Air is made mostly of the molecules oxygen and nitrogen. The most common type of isotope for O_2 (oxygen) [link to isotopes ACL in session 5] contains eight protons and eight neutrons. The most common type of isotope for N_2 (nitrogen) contains seven protons and seven neutrons. Helium is made of single atoms of helium, the most common isotope of which contains two protons and two neutrons. Thus, the mass of one particle of helium (a single atom) is about one eighth the mass of one particle of oxygen (a molecule with two atoms of oxygen). If the same volume of these two gases contains the same number of particles but the mass of each helium particle is much less than the mass of a particle of air, the density of the helium will be less than that of air, thereby causing helium to rise in air.
In summary, there are the same number of particles in a helium balloon and an air balloon of equal volume, but each particle of helium has a smaller mass.

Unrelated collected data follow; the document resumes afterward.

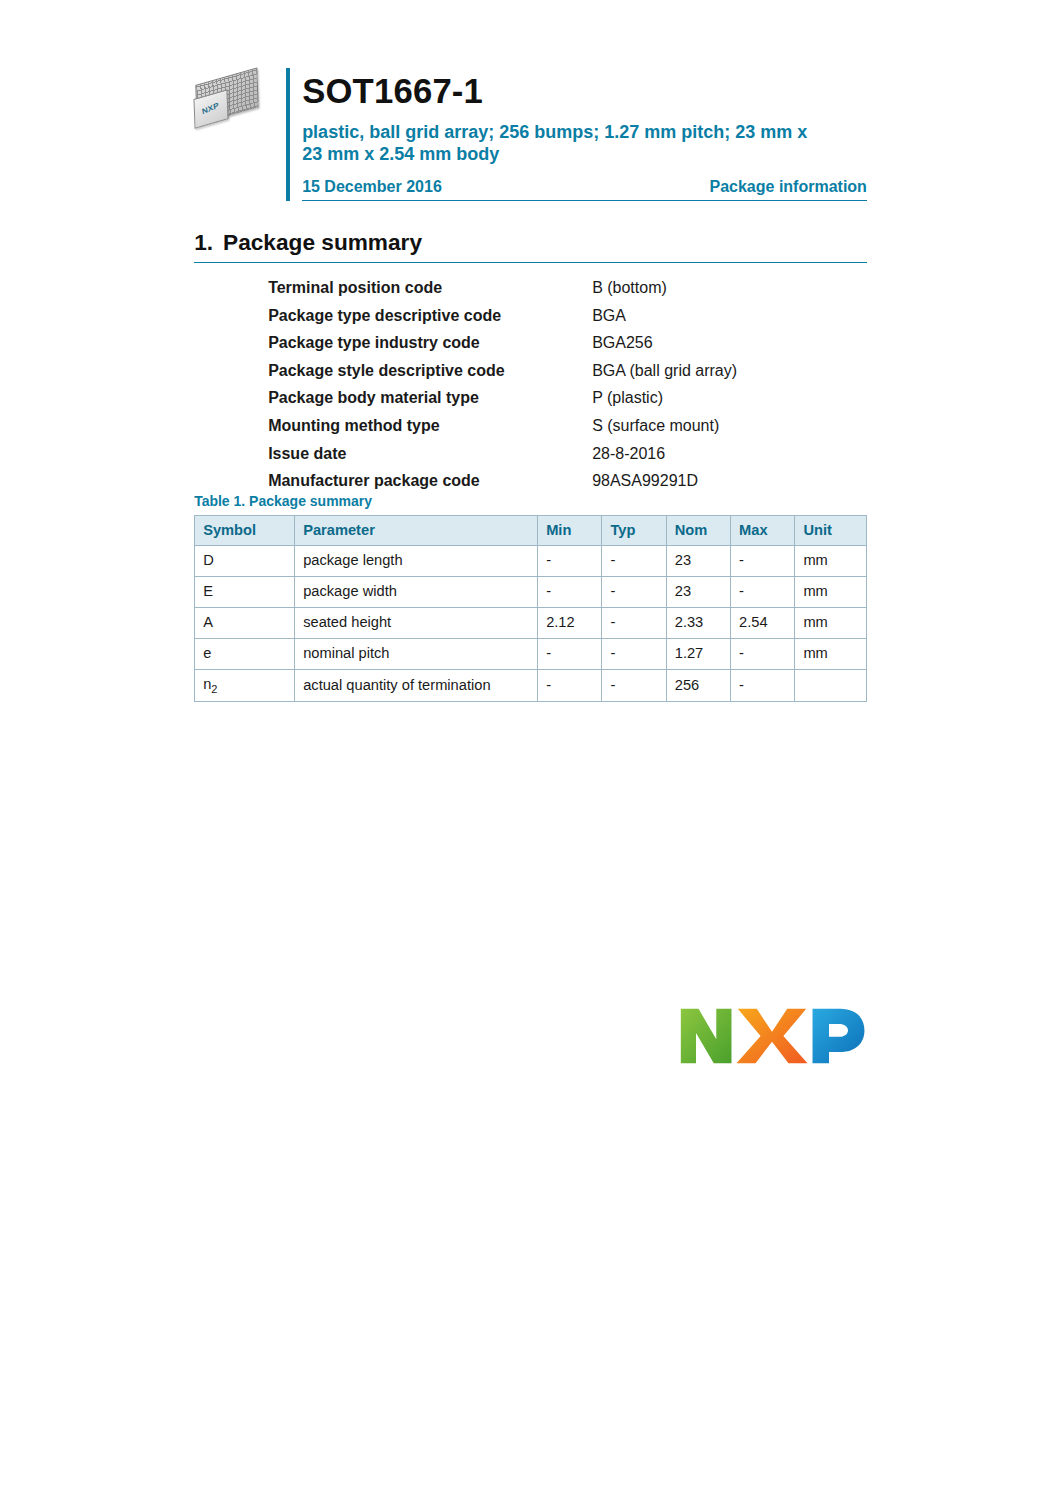NXP
SOT1667-1
plastic, ball grid array; 256 bumps; 1.27 mm pitch; 23 mm x 23 mm x 2.54 mm body
15 December 2016 Package information
1. Package summary
Terminal position code
B (bottom)
Package type descriptive code
BGA
Package type industry code
BGA256
Package style descriptive code
BGA (ball grid array)
Package body material type
P (plastic)
Mounting method type
S (surface mount)
Issue date
28-8-2016
Manufacturer package code
98ASA99291D
Table 1. Package summary
| Symbol | Parameter | Min | Typ | Nom | Max | Unit |
| --- | --- | --- | --- | --- | --- | --- |
| D | package length | - | - | 23 | - | mm |
| E | package width | - | - | 23 | - | mm |
| A | seated height | 2.12 | - | 2.33 | 2.54 | mm |
| e | nominal pitch | - | - | 1.27 | - | mm |
| n 2 | actual quantity of termination | - | - | 256 | - | |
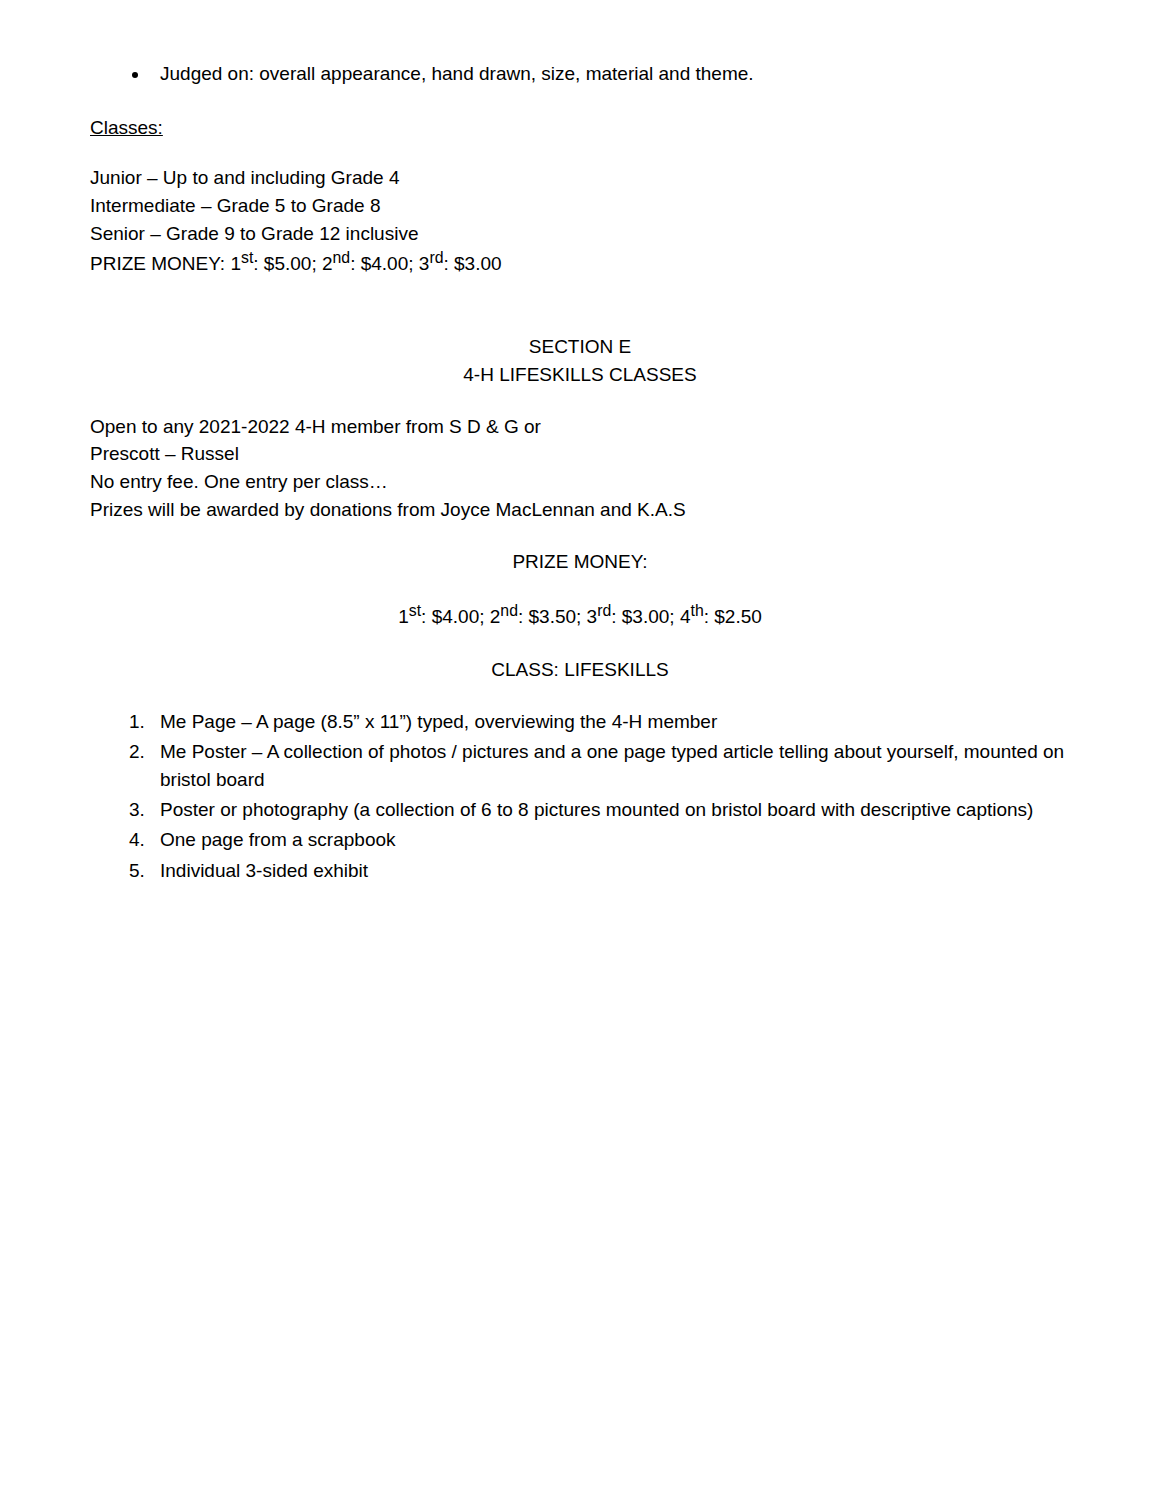Judged on: overall appearance, hand drawn, size, material and theme.
Classes:
Junior – Up to and including Grade 4
Intermediate – Grade 5 to Grade 8
Senior – Grade 9 to Grade 12 inclusive
PRIZE MONEY: 1st: $5.00; 2nd: $4.00; 3rd: $3.00
SECTION E
4-H LIFESKILLS CLASSES
Open to any 2021-2022 4-H member from S D & G or
Prescott – Russel
No entry fee. One entry per class…
Prizes will be awarded by donations from Joyce MacLennan and K.A.S
PRIZE MONEY:
1st: $4.00; 2nd: $3.50; 3rd: $3.00; 4th: $2.50
CLASS: LIFESKILLS
Me Page – A page (8.5” x 11”) typed, overviewing the 4-H member
Me Poster – A collection of photos / pictures and a one page typed article telling about yourself, mounted on bristol board
Poster or photography (a collection of 6 to 8 pictures mounted on bristol board with descriptive captions)
One page from a scrapbook
Individual 3-sided exhibit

Let’s compare a balloon with cool air and one with hot air to help explain the differences in density.
As we’ll see in Session 7, as an object becomes hotter, its particles move faster, collide more often, and therefore have larger spaces between them. In this case, the balloon with the hot air will have larger spaces between its particles and, as a result, a smaller number of particles in the same volume.
The particles of air in each balloon individually weigh the same but, since there are fewer particles in the hot air balloon, there is less mass in that air than in cooler, more dense air. Since the two balloons have the same volume, the density of the hot air is less than that of the cool air and the hot air balloon will float in air!